Neil-B wrote:using a single slot utilising both cpus makes this a non issue? ... the a8 core works fine under windows utilising two cpus and delivers great performance - just needs a client that allows the core to run as it can
We're talking about more than 32 cores or threads, there seem to be some issues.
gunnarre wrote:The OS. As far as I understand, an SMP-aware Linux kernel will by default attempt to keep all the threads of a particular process running on one CPU. So I would test with one slot per CPU and see if that makes folding faster. It should spawn one process for each work unit, and if the kernel does its job correctly, it should run each process on one CPU without having to move threads between them. You shouldn't have to force the process to run on a particular CPU, although you can do so manually if you want:
From the Linux
taskset documentation:
Note that the Linux scheduler also supports natural CPU affinity: the scheduler attempts to keep processes on the same CPU as long as practical for performance reasons. Therefore, forcing a specific CPU affinity is useful only in certain applications.
The kernel scheduler has a process tree, and it knows which processes communicate, so a multi-threaded process with a lower thread count than one CPU should automatically be kept on one CPU.
Likewise a NUMA aware Linux kernel should automatically try to localize each process to one NUMA node, to reduce cross-node memory access. I don't run a Threadripper though, so I'm not sure about this part.
Neil-B wrote:using a single slot utilising both cpus makes this a non issue? ... the a8 core works fine under windows utilising two cpus and delivers great performance - just needs a client that allows the core to run as it can
We're talking about more than 32 cores or threads, there seem to be some issues.
Yeah, CPUs is different from chiplets.

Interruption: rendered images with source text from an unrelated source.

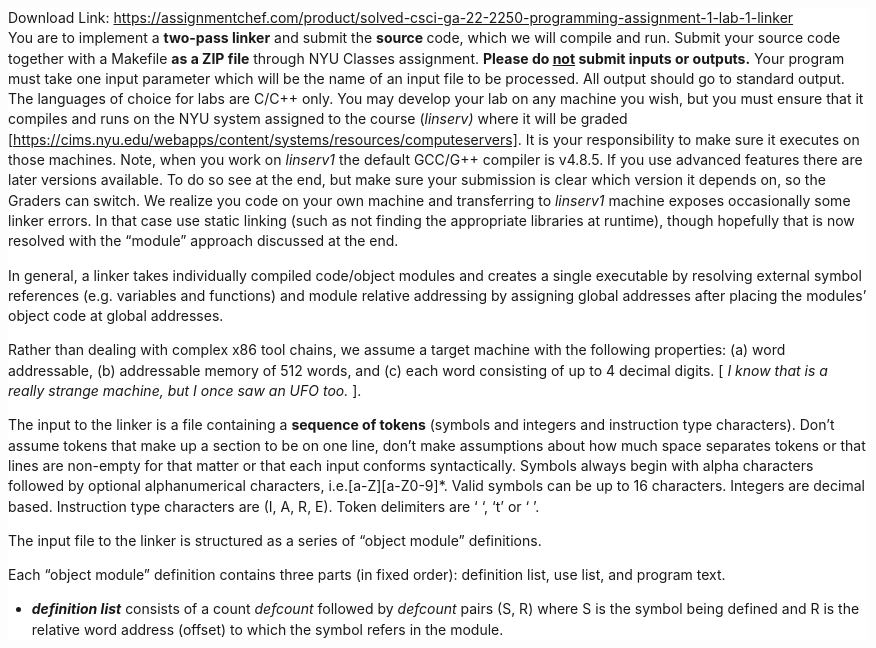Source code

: Download Link: https://assignmentchef.com/product/solved-csci-ga-22-2250-programming-assignment-1-lab-1-linker
<br>
You are to implement a <strong>two-pass linker</strong> and submit the <strong>source </strong>code, which we will compile and run. Submit your source code together with a Makefile <strong>as a ZIP file</strong> through NYU Classes assignment. <strong>Please do <u>not</u> submit inputs or outputs.</strong> Your program must take one input parameter which will be the name of an input file to be processed. All output should go to standard output. The languages of choice for labs are C/C++ only. You may develop your lab on any machine you wish,     but you must ensure that it compiles and runs on the NYU system assigned to the course (<em>linserv)</em> where it will be graded [https://cims.nyu.edu/webapps/content/systems/resources/computeservers]. It is your responsibility to make sure it executes on those machines. Note, when you work on <em>linserv1</em> the default GCC/G++ compiler is v4.8.5. If you use advanced features there are later versions available. To do so see at the end, but make sure your submission is clear which version it depends on, so the Graders can switch. We realize you code on your own machine and transferring to <em>linserv1</em> machine exposes occasionally some linker errors. In that case use static linking (such as not finding the appropriate libraries at runtime), though hopefully that is now resolved with the “module” approach discussed at the end.




In general, a linker takes individually compiled code/object modules and creates a single executable by resolving external symbol references (e.g. variables and functions) and module relative addressing by assigning global addresses after placing the modules’ object code at global addresses.




Rather than dealing with complex x86 tool chains, we assume a target machine with the following properties: (a) word addressable, (b) addressable memory of 512 words, and (c) each word consisting of up to 4 decimal digits. [ <em>I know that is a really strange machine, but I once saw an UFO too.</em> ].




The input to the linker is a file containing a <strong>sequence of tokens</strong> (symbols and integers and instruction type characters). Don’t assume tokens that make up a section to be on one line, don’t make assumptions about how much space separates tokens or that lines are non-empty for that matter or that each input conforms syntactically.  Symbols always begin with alpha characters followed by optional alphanumerical characters, i.e.[a-Z][a-Z0-9]*. Valid symbols can be up to 16 characters. Integers are decimal based. Instruction type characters are (I, A, R, E). Token delimiters are ‘ ‘, ‘t’ or ‘
’.




The input file to the linker is structured as a series of “object module” definitions.

Each “object module” definition contains three parts (in fixed order): definition list, use list, and program text.




<ul>

 <li><strong><em>definition list</em></strong> consists of a count <em>defcount</em> followed by <em>defcount</em> pairs (S, R) where S is the symbol being defined and R is the relative word address (offset) to which the symbol refers in the module.</li>
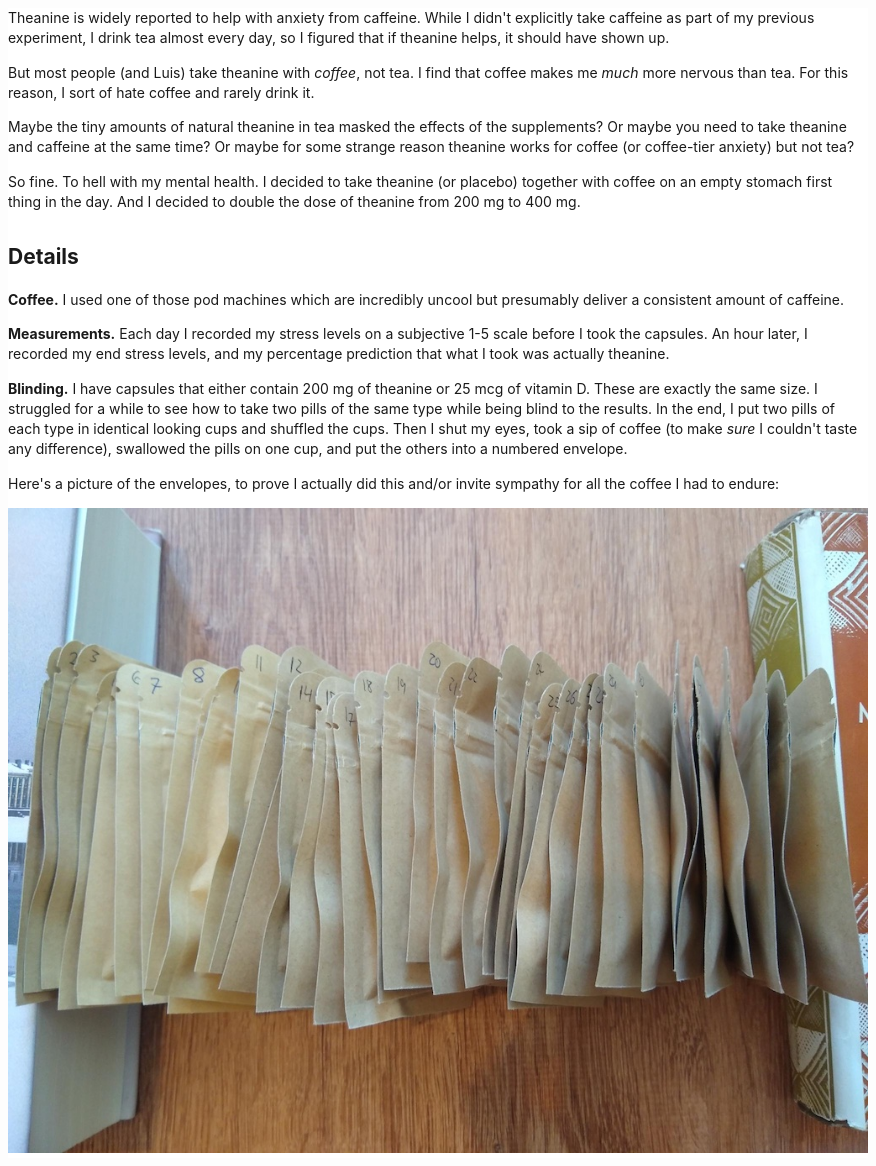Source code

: Theanine is widely reported to help with anxiety from caffeine. While I didn't explicitly take caffeine as part of my previous experiment, I drink tea almost every day, so I figured that if theanine helps, it should have shown up.

But most people (and Luis) take theanine with *coffee*, not tea. I find that coffee makes me *much* more nervous than tea. For this reason, I sort of hate coffee and rarely drink it.

Maybe the tiny amounts of natural theanine in tea masked the effects of the supplements? Or maybe you need to take theanine and caffeine at the same time? Or maybe for some strange reason theanine works for coffee (or coffee-tier anxiety) but not tea?

So fine. To hell with my mental health. I decided to take theanine (or placebo) together with coffee on an empty stomach first thing in the day. And I decided to double the dose of theanine from 200 mg to 400 mg.
## Details

**Coffee.** I used one of those pod machines which are incredibly uncool but presumably deliver a consistent amount of caffeine.

**Measurements.** Each day I recorded my stress levels on a subjective 1-5 scale before I took the capsules. An hour later, I recorded my end stress levels, and my percentage prediction that what I took was actually theanine.

**Blinding.** I have capsules that either contain 200 mg of theanine or 25 mcg of vitamin D. These are exactly the same size. I struggled for a while to see how to take two pills of the same type while being blind to the results. In the end, I put two pills of each type in identical looking cups and shuffled the cups. Then I shut my eyes, took a sip of coffee (to make *sure* I couldn't taste any difference), swallowed the pills on one cup, and put the others into a numbered envelope.

Here's a picture of the envelopes, to prove I actually did this and/or invite sympathy for all the coffee I had to endure:

![envelopes](/img/theanine-2/envs.jpg)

CPU Chiplets are on the same CPU block.
You can have a CPU like a threadripper, with 2 CPU chiplets, with 8 or 16 cores on it (and 16 to 32 threads per chiplet, multiplied by the amount of chiplets to give the total CPU threads).
It would definitely lower performance if a few threads of one chiplet are running on another chiplet, as they're pulling data from another L-cache section, that data has to be loaded from one L-cache, into one CPU core, where it'll forward the data to the second L-cache block on the other chiplet. That's a lot of latency loss. Hence the question.